• [Задание 1]
Ответьте на вопросы по тексту о политике в отношении беженцев в 1930-е годы:
(a) Какую страну можно было бы считать страной убежища с либеральным режимом до 1938 года, хотя сведения о ее политике слишком ограниченны для сравнений?
(b) Какая из рассматриваемых стран не имела общей сухопутной границы с Германией?
(c) Каким событием заканчивается период, охватываемый исследованием?

Цель данного исследования – провести сравнительное изучение политики в отношении беженцев в 1930-е годы среди либеральных государств Европы: Бельгии, Дании, Франции, Люксембурга, Нидерландов, Швейцарии и Великобритании. Таким образом, фокусирование на европейских либеральных демократиях намеренно исключает информацию о приеме беженцев из нацистской Германии в фашистской Италии, Испании и Португалии. В качестве страны убежища с либеральным режимом до 1938 года можно было бы считать и Чехословакию, но сведения о ее политике в отношении беженцев в настоящее время настолько ограниченны, что существенные сравнения невозможны. Акцент на странах с либеральным режимом основан на современной теории социальных наук о том, что либеральные нормы влияют на политику в отношении иностранцев и что эти нормы являются ключом к пониманию ограничений в миграционном контроле. Однако очевидно, что эти самые современные нормы и либеральные ценности имеют гораздо более длительный срок существования, чем это можно предположить с точки зрения социологов. Либерализм XIX века вызвал нормативную революцию, которая оказала длительное влияние на способы функционирования государства и не в последнюю очередь на весь вопрос иммиграционной политики. Таким образом, период, когда эти либеральные ценности подверглись серьезной атаке – 1930-е годы, – является хорошим периодом для проверки прочности этих норм.
Все рассматриваемые здесь страны, за исключением Соединенного Королевства, имели общую сухопутную границу с Германией. Континентальные европейские страны столкнулись с общими проблемами в своей иммиграционной политике, поскольку их «зеленые» границы было сложнее контролировать, чем британские морские границы. Однако Великобритания также была включена в список, поскольку она являлась самой важной европейской державой в то время и поскольку ее решения имели далекоидущее влияние: создание в рамках Мюнхенских соглашений условий для появления такого явления, как беженцы, и контроль над доступом к обширной Британской заморской империи и, в частности, к Палестинскому мандату. Великобритания также стала важной страной убежища в последние годы мира, но она могла проводить иную, более избирательную политику в отношении иммигрантов и беженцев, чем ее континентальные соседи. Скандинавские государства Норвегия, Финляндия и Швеция, окруженные Атлантическим океаном и Балтийским морем, в 1930-е годы не были странами, которые в первую очередь рассматривались для предоставления убежища, поэтому они не были включены в данное сравнительное исследование, за исключением случаев, когда их политика влияла на развитие событий в Дании, единственной скандинавской стране, имеющей общую границу с Германией.
Период, охватываемый данным исследованием, был намеренно выбран таким образом, чтобы он заканчивался началом всеобщей европейской войны в сентябре 1939 года. Такая периодизация обусловлена стремлением исключить любое телеологическое обсуждение (когда отвечают на вопросы «зачем?», «с какой целью?». – Примеч. ред.) политики 1930-х годов в связи с последующим коллективным изгнанием и уничтожением евреев нацистами. Хотя в 1930-е годы обсуждался так называемый Мадагаскарский план, он не имел под собой никакой реальной основы до краха Франции в 1940 году, а люблинская схема «переселения» была сформулирована только после успеха польской кампании. Политику в отношении жертв довоенного нацистского режима необходимо анализировать в соответствующем историческом контексте. Разработчики политики в 1930-х годах еще не могли знать, какие ужасы обрушатся на евреев в оккупированной нацистами Европе после 1940 года.

Строки набора данных:
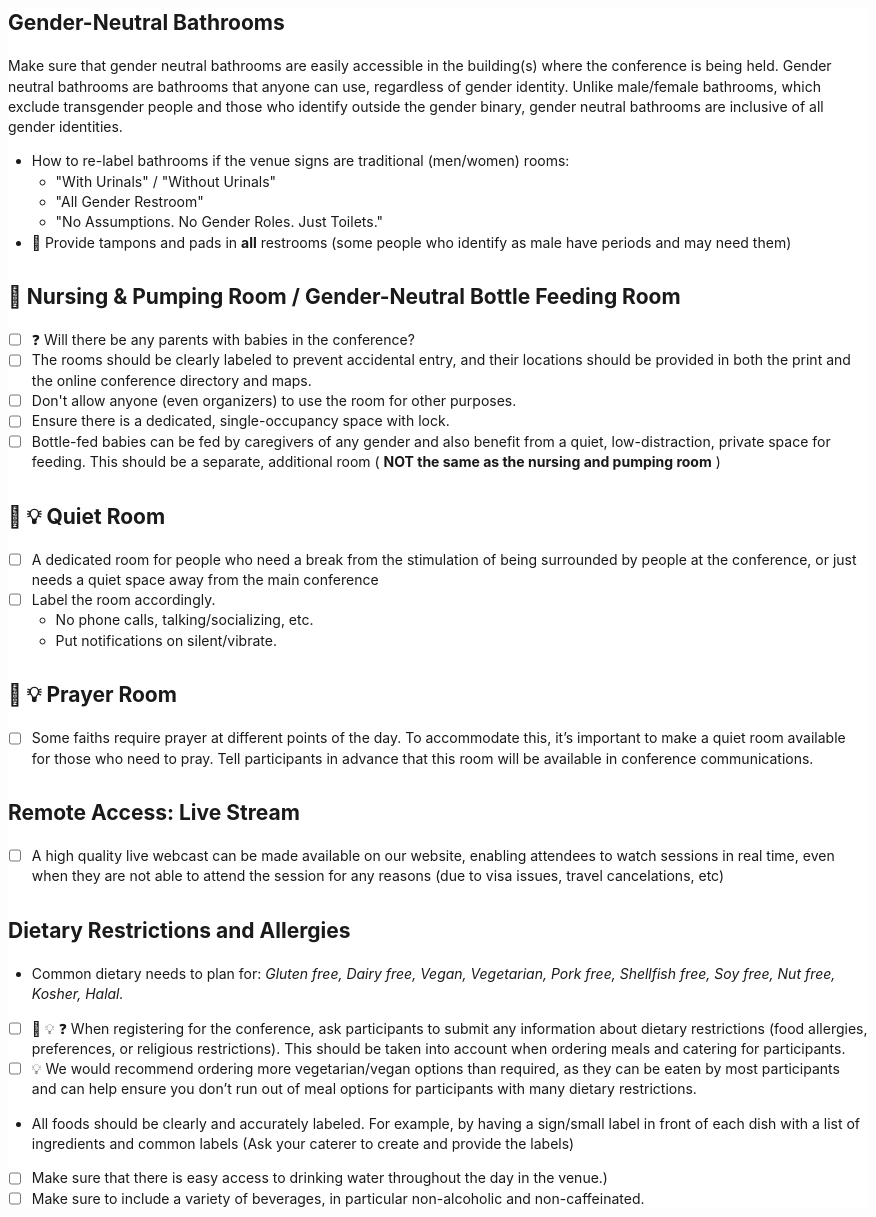 ## Gender-Neutral Bathrooms

Make sure that gender neutral bathrooms are easily accessible in the building(s) where the conference is being held. Gender neutral bathrooms are bathrooms that anyone can use, regardless of gender identity. Unlike male/female bathrooms, which exclude transgender people and those who identify outside the gender binary, gender neutral bathrooms are inclusive of all gender identities. 

- How to re-label bathrooms if the venue signs are traditional (men/women) rooms:
  - &quot;With Urinals&quot; / &quot;Without Urinals&quot;
  - &quot;All Gender Restroom&quot;
  - &quot;No Assumptions. No Gender Roles. Just Toilets.&quot;
- :apple: Provide tampons and pads in **all** restrooms (some people who identify as male have periods and may need them)

## :apple: Nursing & Pumping Room / Gender-Neutral Bottle Feeding Room
- [ ] :question: Will there be any parents with babies in the conference? 
- [ ] The rooms should be clearly labeled to prevent accidental entry, and their locations should be provided in both the print and the online conference directory and maps.
- [ ] Don't allow anyone (even organizers) to use the room for other purposes.
- [ ] Ensure there is a dedicated, single-occupancy space with lock.
- [ ] Bottle-fed babies can be fed by caregivers of any gender and also benefit from a quiet, low-distraction, private space for feeding. This should be a separate, additional room ( **NOT the same as the nursing and pumping room** )

## :apple: :bulb: Quiet Room

- [ ] A dedicated room for people who need a break from the stimulation of being surrounded by people at the conference, or just needs a quiet space away from the main conference
- [ ] Label the room accordingly.
  - No phone calls, talking/socializing, etc.
  - Put notifications on silent/vibrate.
 
## :apple: :bulb: Prayer Room
- [ ] Some faiths require prayer at different points of the day. To accommodate this, it’s important to make a quiet room available for those who need to pray. Tell participants in advance that this room will be available in conference communications.

## Remote Access: Live Stream
- [ ] A high quality live webcast can be made available on our website, enabling attendees to watch sessions in real time, even when they are not able to attend the session for any reasons (due to visa issues, travel cancelations, etc)

## Dietary Restrictions and Allergies

- Common dietary needs to plan for: *Gluten free, Dairy free, Vegan, Vegetarian, Pork free, Shellfish free, Soy free, Nut free, Kosher, Halal.*
- [ ] :apple: :bulb: :question: When registering for the conference, ask participants to submit any information about dietary restrictions (food allergies, preferences, or religious restrictions). This should be taken into account when ordering meals and catering for participants.
- [ ] :bulb: We would recommend ordering more vegetarian/vegan options than required, as they can be eaten by most participants and can help ensure you don’t run out of meal options for participants with many dietary restrictions.
- All foods should be clearly and accurately labeled. For example, by having a sign/small label in front of each dish with a list of ingredients and common labels (Ask your caterer to create and provide the labels)
- [ ]  Make sure that there is easy access to drinking water throughout the day in the venue.) 
- [ ]  Make sure to include a variety of beverages, in particular non-alcoholic and non-caffeinated.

• [Задание 2]
Повторите без изменений строки набора данных, начиная со строки, где есть «- [ ] A dedicated», и заканчивая строкой, где есть «## Dietary Restrictions and Allergies», включая обе.

• [Ответ к заданию 1]
(a) Чехословакия.
(b) Соединенное Королевство (Великобритания).
(c) Началом всеобщей европейской войны в сентябре 1939 года.

• [Ответ к заданию 2]
- [ ] A dedicated room for people who need a break from the stimulation of being surrounded by people at the conference, or just needs a quiet space away from the main conference
- [ ] Label the room accordingly.
  - No phone calls, talking/socializing, etc.
  - Put notifications on silent/vibrate.
 
## :apple: :bulb: Prayer Room
- [ ] Some faiths require prayer at different points of the day. To accommodate this, it’s important to make a quiet room available for those who need to pray. Tell participants in advance that this room will be available in conference communications.

## Remote Access: Live Stream
- [ ] A high quality live webcast can be made available on our website, enabling attendees to watch sessions in real time, even when they are not able to attend the session for any reasons (due to visa issues, travel cancelations, etc)

## Dietary Restrictions and Allergies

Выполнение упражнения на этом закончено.